Leaving out every image, restate all the records word for word.

◆ Dataset
————

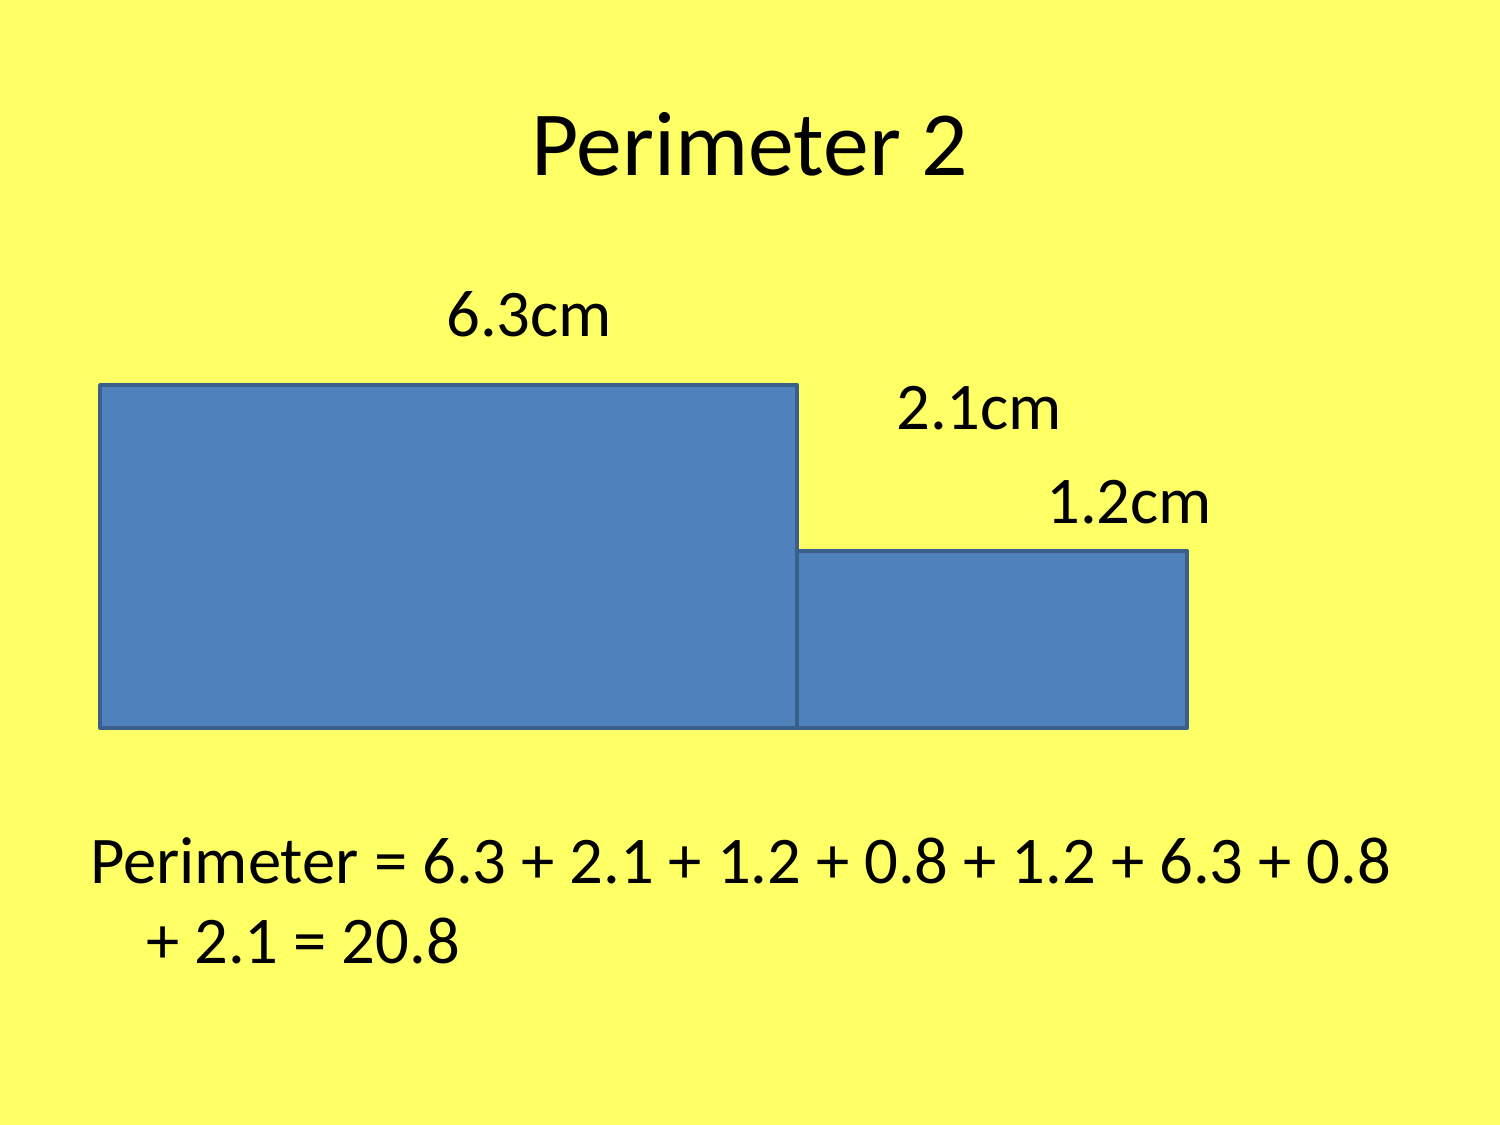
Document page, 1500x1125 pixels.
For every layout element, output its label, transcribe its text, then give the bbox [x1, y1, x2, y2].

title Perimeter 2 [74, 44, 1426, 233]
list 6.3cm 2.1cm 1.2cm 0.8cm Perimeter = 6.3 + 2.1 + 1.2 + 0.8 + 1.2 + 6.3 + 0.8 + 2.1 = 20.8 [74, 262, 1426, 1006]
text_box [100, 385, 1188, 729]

————

◆ Problem solution
Document page, 1500x1125 pixels.
For every layout element, output its label, transcribe its text, then give the bbox [x1, y1, x2, y2].

title Perimeter 2 [74, 44, 1426, 233]
list 6.3cm 2.1cm 1.2cm 0.8cm Perimeter = 6.3 + 2.1 + 1.2 + 0.8 + 1.2 + 6.3 + 0.8 + 2.1 = 20.8 [74, 262, 1426, 1006]
text_box [100, 385, 1188, 729]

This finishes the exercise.